*** Provided data ***

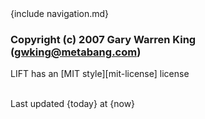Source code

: <div id="footer">
{include navigation.md}

### Copyright (c) 2007 Gary Warren King (gwking@metabang.com) 

LIFT has an [MIT style][mit-license] license

<br>
<div id="timestamp">Last updated {today} at {now}</div>
</div>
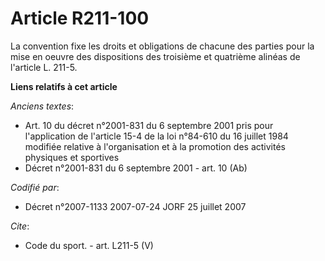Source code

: # Article R211-100

La convention fixe les droits et obligations de chacune des parties pour la mise en oeuvre des dispositions des troisième et
quatrième alinéas de l'article L. 211-5.

**Liens relatifs à cet article**

_Anciens textes_:

  - Art. 10 du décret n°2001-831 du 6 septembre 2001 pris pour l'application de l'article 15-4 de la loi n°84-610 du 16 juillet 1984 modifiée relative à l'organisation et à la promotion des activités physiques et sportives
  - Décret n°2001-831 du 6 septembre 2001 - art. 10 (Ab)

_Codifié par_:

  - Décret n°2007-1133 2007-07-24 JORF 25 juillet 2007

_Cite_:

  - Code du sport. - art. L211-5 (V)
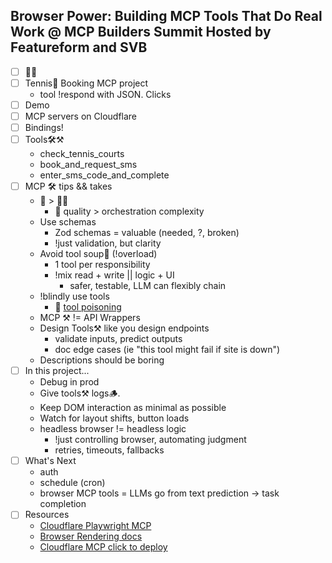 ## Browser Power: Building MCP Tools That Do Real Work @ MCP Builders Summit Hosted by Featureform and SVB

- [ ] 👋🌊 
- [ ] Tennis🎾 Booking MCP project
    - tool !respond with JSON. Clicks
- [ ] Demo
- [ ] MCP servers on Cloudflare
- [ ] Bindings!
- [ ] Tools🛠️⚒️
    - check_tennis_courts
    - book_and_request_sms
    - enter_sms_code_and_complete
- [ ] MCP 🛠️ tips && takes
    - 🔨 > 🕵️‍♀️
        - 🔨 quality > orchestration complexity
    - Use schemas
        - Zod schemas = valuable (needed, ?, broken)
        - !just validation, but clarity
    - Avoid tool soup🍲 (!overload)
        - 1 tool per responsibility
        - !mix read + write || logic + UI
            - safer, testable, LLM can flexibly chain
    - !blindly use tools
        - 👀 [tool poisoning](https://x.com/lbeurerkellner/status/1907075048118059101?s=46)
    - MCP ⚒️ != API Wrappers
    - Design Tools⚒️ like you design endpoints
        - validate inputs, predict outputs
        - doc edge cases (ie "this tool might fail if site is down")
    - Descriptions should be boring
- [ ] In this project...
    - Debug in prod
    - Give tools⚒️ logs🪵. 
    - Keep DOM interaction as minimal as possible
    - Watch for layout shifts, button loads
    - headless browser != headless logic
        - !just controlling browser, automating judgment
        - retries, timeouts, fallbacks
- [ ] What's Next
    - auth
    - schedule (cron)
    - browser MCP tools = LLMs go from text prediction -> task completion
- [ ] Resources
    - [Cloudflare Playwright MCP](https://github.com/cloudflare/playwright-mcp)
    - [Browser Rendering docs](https://developers.cloudflare.com/browser-rendering/)
    - [Cloudflare MCP click to deploy](https://developers.cloudflare.com/agents/guides/remote-mcp-server/)


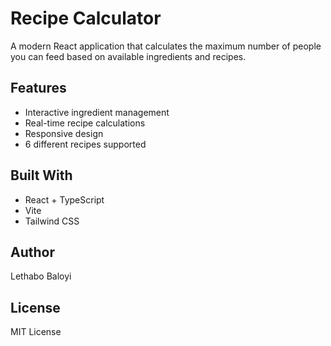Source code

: 
# Recipe Calculator

A modern React application that calculates the maximum number of people you can feed based on available ingredients and recipes.

## Features

- Interactive ingredient management
- Real-time recipe calculations  
- Responsive design
- 6 different recipes supported

## Built With

- React + TypeScript
- Vite
- Tailwind CSS

## Author

Lethabo Baloyi

## License

MIT License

***

Output every record verbatim, skipping images.

Source code

: <div id="footer">
{include navigation.md}

### Copyright (c) 2007 Gary Warren King (gwking@metabang.com) 

LIFT has an [MIT style][mit-license] license

<br>
<div id="timestamp">Last updated {today} at {now}</div>
</div>
Source code

: # Article R211-100

La convention fixe les droits et obligations de chacune des parties pour la mise en oeuvre des dispositions des troisième et
quatrième alinéas de l'article L. 211-5.

**Liens relatifs à cet article**

_Anciens textes_:

  - Art. 10 du décret n°2001-831 du 6 septembre 2001 pris pour l'application de l'article 15-4 de la loi n°84-610 du 16 juillet 1984 modifiée relative à l'organisation et à la promotion des activités physiques et sportives
  - Décret n°2001-831 du 6 septembre 2001 - art. 10 (Ab)

_Codifié par_:

  - Décret n°2007-1133 2007-07-24 JORF 25 juillet 2007

_Cite_:

  - Code du sport. - art. L211-5 (V)
 ## Browser Power: Building MCP Tools That Do Real Work @ MCP Builders Summit Hosted by Featureform and SVB

- [ ] 👋🌊 
- [ ] Tennis🎾 Booking MCP project
    - tool !respond with JSON. Clicks
- [ ] Demo
- [ ] MCP servers on Cloudflare
- [ ] Bindings!
- [ ] Tools🛠️⚒️
    - check_tennis_courts
    - book_and_request_sms
    - enter_sms_code_and_complete
- [ ] MCP 🛠️ tips && takes
    - 🔨 > 🕵️‍♀️
        - 🔨 quality > orchestration complexity
    - Use schemas
        - Zod schemas = valuable (needed, ?, broken)
        - !just validation, but clarity
    - Avoid tool soup🍲 (!overload)
        - 1 tool per responsibility
        - !mix read + write || logic + UI
            - safer, testable, LLM can flexibly chain
    - !blindly use tools
        - 👀 [tool poisoning](https://x.com/lbeurerkellner/status/1907075048118059101?s=46)
    - MCP ⚒️ != API Wrappers
    - Design Tools⚒️ like you design endpoints
        - validate inputs, predict outputs
        - doc edge cases (ie "this tool might fail if site is down")
    - Descriptions should be boring
- [ ] In this project...
    - Debug in prod
    - Give tools⚒️ logs🪵. 
    - Keep DOM interaction as minimal as possible
    - Watch for layout shifts, button loads
    - headless browser != headless logic
        - !just controlling browser, automating judgment
        - retries, timeouts, fallbacks
- [ ] What's Next
    - auth
    - schedule (cron)
    - browser MCP tools = LLMs go from text prediction -> task completion
- [ ] Resources
    - [Cloudflare Playwright MCP](https://github.com/cloudflare/playwright-mcp)
    - [Browser Rendering docs](https://developers.cloudflare.com/browser-rendering/)
    - [Cloudflare MCP click to deploy](https://developers.cloudflare.com/agents/guides/remote-mcp-server/)


Source code

: 
# Recipe Calculator

A modern React application that calculates the maximum number of people you can feed based on available ingredients and recipes.

## Features

- Interactive ingredient management
- Real-time recipe calculations  
- Responsive design
- 6 different recipes supported

## Built With

- React + TypeScript
- Vite
- Tailwind CSS

## Author

Lethabo Baloyi

## License

MIT License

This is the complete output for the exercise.